What the lack of winter testing coverage really is about can be summed up in one sentence: “Pre-season testing doesn’t mean anything.” Now, by that I don’t mean that pre-season testing has no value for anyone. Quite the contrary, it’s the first time many teams will get their cars out on a real track and  drivers get their first feeling for the car. In that, it would seem like an interesting opportunity for a sneak peek of what the power relations between teams is going to be like in the on-coming season.

Except not. Now yes, the teams that are going to have a good season will probably have good pre-season tests and those teams who are going to have a bad season are probably going to have bad pre-season test times. However, that probably is the big issue here. There’s nothing in FIA regulations that forces teams to drive cars with race settings or a full tank of gas. In 2010, when the Sauber team was forced to shed its BMW skin and become an independent team again, their pre-season test times were great. The same was not true when the season actually started. In other words, the team had been blowing smoke by racing with a car that wasn’t fully fueled in order to seem impressive and attract new sponsors.

Also, most teams don’t have a reason to drive their cars at 100% during testing since they are more concerned with making sure everything works. While it might sound exciting that Sebastian Vettel put up a good time having moved from Red Bull to Ferrari, it doesn’t really mean much when there’s still nothing to tell us where the other teams actually stand in relation. In the interest of not getting too hyped up and then becoming hugely disappointed in a team, I only look at F1 headlines with the briefest of glances when winter tests are concerned.

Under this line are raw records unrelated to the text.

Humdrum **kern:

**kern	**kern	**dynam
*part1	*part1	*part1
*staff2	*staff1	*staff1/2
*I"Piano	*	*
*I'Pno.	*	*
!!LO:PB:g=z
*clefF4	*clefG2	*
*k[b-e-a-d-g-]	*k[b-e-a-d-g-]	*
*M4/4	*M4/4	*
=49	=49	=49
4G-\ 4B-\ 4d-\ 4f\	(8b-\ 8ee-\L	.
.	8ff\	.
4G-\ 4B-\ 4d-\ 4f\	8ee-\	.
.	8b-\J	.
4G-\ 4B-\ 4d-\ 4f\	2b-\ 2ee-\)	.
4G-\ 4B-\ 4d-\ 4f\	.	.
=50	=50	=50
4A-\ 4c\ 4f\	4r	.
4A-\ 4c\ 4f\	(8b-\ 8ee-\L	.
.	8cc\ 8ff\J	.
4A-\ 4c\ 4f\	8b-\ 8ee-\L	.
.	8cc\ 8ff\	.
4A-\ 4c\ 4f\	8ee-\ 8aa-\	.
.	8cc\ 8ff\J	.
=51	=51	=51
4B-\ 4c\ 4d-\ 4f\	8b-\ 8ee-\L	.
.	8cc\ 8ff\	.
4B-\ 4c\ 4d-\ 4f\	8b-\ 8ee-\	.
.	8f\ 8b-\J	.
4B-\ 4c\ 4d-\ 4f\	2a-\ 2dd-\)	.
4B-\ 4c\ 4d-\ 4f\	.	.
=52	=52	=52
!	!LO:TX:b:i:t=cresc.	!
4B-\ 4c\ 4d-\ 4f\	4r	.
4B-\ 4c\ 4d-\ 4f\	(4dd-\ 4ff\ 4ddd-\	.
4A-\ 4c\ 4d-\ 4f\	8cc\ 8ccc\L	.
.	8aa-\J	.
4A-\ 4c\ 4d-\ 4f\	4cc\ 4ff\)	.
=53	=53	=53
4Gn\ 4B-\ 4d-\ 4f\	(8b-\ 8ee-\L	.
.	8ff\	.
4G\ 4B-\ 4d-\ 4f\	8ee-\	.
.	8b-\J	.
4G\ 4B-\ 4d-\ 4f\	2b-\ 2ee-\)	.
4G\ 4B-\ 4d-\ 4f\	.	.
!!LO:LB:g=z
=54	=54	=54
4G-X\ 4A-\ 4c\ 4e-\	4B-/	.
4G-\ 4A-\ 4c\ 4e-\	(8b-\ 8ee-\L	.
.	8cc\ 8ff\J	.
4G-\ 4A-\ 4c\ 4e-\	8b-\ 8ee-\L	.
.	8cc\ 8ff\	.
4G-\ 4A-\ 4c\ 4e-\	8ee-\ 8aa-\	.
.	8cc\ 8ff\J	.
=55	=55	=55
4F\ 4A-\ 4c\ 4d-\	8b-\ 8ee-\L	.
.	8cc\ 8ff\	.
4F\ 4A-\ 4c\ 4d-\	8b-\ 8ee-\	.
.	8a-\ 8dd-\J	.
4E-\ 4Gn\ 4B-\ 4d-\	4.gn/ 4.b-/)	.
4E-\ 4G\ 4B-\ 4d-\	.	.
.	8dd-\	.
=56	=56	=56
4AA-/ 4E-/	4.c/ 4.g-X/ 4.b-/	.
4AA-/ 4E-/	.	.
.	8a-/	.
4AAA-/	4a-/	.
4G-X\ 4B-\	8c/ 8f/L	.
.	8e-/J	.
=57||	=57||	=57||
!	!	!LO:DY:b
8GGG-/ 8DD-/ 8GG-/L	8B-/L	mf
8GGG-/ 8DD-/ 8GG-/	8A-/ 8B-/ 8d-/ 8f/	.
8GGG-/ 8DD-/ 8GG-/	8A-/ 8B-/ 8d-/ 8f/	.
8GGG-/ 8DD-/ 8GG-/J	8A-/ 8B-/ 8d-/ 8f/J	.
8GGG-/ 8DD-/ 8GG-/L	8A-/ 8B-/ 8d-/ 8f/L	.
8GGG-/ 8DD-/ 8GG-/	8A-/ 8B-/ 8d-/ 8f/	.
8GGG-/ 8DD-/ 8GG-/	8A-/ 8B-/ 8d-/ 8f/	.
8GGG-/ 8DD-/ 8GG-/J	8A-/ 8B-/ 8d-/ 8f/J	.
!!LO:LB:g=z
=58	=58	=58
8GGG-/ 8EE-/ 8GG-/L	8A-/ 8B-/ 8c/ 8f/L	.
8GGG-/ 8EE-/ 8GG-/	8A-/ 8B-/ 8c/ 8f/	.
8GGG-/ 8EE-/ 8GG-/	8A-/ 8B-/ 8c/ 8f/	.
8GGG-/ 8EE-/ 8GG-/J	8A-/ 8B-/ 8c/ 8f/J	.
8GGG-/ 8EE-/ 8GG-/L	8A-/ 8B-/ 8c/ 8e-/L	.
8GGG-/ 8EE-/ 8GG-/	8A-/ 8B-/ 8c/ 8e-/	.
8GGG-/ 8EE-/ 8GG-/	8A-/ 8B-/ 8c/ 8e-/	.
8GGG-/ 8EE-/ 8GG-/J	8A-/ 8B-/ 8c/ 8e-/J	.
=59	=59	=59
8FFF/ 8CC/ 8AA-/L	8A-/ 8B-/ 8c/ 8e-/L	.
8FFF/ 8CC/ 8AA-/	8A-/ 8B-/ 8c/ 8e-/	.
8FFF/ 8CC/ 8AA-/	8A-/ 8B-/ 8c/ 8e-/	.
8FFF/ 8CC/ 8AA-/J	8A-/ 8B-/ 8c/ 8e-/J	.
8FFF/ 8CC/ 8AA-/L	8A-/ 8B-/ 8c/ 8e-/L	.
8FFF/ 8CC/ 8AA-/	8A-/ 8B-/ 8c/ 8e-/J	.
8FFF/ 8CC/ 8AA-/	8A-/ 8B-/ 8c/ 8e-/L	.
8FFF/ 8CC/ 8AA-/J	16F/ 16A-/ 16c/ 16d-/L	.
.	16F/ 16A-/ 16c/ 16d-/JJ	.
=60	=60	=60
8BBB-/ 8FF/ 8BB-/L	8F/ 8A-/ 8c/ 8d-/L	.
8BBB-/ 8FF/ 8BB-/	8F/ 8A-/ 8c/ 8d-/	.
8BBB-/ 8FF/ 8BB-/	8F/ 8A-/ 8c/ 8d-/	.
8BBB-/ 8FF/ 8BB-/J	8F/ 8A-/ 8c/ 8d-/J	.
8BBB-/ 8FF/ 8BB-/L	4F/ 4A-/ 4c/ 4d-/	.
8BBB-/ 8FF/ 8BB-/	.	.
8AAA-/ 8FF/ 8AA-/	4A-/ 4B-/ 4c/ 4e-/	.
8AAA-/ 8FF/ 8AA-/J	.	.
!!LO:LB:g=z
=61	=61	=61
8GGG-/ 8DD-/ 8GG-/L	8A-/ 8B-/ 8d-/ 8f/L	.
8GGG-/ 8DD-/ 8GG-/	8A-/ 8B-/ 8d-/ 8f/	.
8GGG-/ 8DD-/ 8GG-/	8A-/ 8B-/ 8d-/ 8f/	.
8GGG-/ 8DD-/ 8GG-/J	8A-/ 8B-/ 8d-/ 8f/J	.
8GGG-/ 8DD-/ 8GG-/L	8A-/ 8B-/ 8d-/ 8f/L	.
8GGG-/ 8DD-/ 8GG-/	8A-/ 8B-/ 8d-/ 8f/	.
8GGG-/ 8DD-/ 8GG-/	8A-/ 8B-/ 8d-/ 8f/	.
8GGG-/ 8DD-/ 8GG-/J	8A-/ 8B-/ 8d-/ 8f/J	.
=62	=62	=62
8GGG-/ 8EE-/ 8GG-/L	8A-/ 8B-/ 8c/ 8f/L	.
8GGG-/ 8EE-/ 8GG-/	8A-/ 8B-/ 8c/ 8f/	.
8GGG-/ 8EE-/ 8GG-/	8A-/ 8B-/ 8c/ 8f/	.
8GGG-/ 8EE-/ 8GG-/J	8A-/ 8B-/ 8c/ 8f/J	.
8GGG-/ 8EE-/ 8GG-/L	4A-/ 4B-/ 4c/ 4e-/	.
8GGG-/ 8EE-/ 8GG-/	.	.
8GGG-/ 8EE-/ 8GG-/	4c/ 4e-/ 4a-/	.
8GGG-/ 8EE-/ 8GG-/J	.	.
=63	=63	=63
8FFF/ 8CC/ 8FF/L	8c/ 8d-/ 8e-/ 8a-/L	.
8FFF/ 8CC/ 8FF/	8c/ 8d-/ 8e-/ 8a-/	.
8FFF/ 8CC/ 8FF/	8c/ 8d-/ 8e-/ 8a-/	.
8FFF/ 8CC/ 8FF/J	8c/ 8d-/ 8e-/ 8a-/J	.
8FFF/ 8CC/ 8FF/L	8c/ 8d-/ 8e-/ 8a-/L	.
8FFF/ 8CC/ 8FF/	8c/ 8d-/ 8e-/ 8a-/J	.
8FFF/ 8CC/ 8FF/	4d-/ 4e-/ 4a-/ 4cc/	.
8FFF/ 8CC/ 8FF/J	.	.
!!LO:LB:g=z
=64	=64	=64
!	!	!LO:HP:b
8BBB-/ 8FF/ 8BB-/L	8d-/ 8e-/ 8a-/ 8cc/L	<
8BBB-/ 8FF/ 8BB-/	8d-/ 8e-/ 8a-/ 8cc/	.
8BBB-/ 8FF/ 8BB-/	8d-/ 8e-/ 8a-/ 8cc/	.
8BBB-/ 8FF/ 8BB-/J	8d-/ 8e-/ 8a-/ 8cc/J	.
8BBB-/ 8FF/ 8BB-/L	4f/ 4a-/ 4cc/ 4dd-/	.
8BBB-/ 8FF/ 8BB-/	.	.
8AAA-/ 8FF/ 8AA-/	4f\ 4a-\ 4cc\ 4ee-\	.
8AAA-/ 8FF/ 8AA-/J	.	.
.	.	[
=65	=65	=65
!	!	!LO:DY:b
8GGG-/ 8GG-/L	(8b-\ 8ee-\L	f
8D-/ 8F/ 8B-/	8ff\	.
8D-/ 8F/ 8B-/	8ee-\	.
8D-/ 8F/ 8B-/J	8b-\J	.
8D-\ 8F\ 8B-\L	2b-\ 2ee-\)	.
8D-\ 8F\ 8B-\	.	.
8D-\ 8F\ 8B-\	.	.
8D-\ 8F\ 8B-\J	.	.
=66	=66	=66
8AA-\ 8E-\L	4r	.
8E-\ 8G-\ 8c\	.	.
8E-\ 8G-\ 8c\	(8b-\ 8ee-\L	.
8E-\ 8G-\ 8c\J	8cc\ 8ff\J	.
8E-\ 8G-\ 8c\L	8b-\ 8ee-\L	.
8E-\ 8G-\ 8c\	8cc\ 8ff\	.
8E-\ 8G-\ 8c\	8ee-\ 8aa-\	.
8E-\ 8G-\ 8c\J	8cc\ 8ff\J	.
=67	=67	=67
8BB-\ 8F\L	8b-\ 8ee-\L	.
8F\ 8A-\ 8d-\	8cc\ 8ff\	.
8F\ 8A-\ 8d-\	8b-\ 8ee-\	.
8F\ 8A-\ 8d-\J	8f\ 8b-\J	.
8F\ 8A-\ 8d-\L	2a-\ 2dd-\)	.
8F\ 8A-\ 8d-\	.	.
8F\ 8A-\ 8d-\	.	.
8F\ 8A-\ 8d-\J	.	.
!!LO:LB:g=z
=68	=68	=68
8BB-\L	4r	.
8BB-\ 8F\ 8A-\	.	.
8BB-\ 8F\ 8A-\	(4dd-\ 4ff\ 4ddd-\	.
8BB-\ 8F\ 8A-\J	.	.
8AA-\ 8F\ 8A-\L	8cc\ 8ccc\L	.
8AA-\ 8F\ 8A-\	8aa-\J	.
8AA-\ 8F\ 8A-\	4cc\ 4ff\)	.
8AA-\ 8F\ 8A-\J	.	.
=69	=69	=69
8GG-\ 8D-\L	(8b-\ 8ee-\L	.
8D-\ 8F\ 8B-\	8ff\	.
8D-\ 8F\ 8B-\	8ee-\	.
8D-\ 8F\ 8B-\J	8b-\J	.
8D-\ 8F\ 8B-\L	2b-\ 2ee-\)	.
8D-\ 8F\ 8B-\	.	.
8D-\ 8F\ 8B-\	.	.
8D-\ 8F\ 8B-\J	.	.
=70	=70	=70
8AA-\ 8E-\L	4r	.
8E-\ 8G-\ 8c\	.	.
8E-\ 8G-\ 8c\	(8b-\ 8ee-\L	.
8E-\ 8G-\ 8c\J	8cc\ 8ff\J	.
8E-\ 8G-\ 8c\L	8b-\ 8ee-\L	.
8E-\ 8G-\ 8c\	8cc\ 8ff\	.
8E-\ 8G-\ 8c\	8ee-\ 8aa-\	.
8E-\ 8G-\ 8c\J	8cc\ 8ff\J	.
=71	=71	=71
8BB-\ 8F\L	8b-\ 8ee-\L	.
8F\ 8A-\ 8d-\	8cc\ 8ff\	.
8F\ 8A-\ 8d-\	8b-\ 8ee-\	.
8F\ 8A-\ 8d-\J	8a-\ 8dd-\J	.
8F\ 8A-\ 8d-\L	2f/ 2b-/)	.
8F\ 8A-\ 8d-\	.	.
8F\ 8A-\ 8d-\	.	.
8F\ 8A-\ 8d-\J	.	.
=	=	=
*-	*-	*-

That’s not to say I don’t follow what’s going on in Jerez. I have taken peeks at Vettel in his spiffy red overalls and the new colouration of Sauber’s car (which gets a thumbs up from me). However, as far as determining the outcome of the season, you really have to wait until the first Grand Prix weekend and even then, things may still turn about dramatically in the first few races of the season. And by then, who even remembers what happened at winter testing.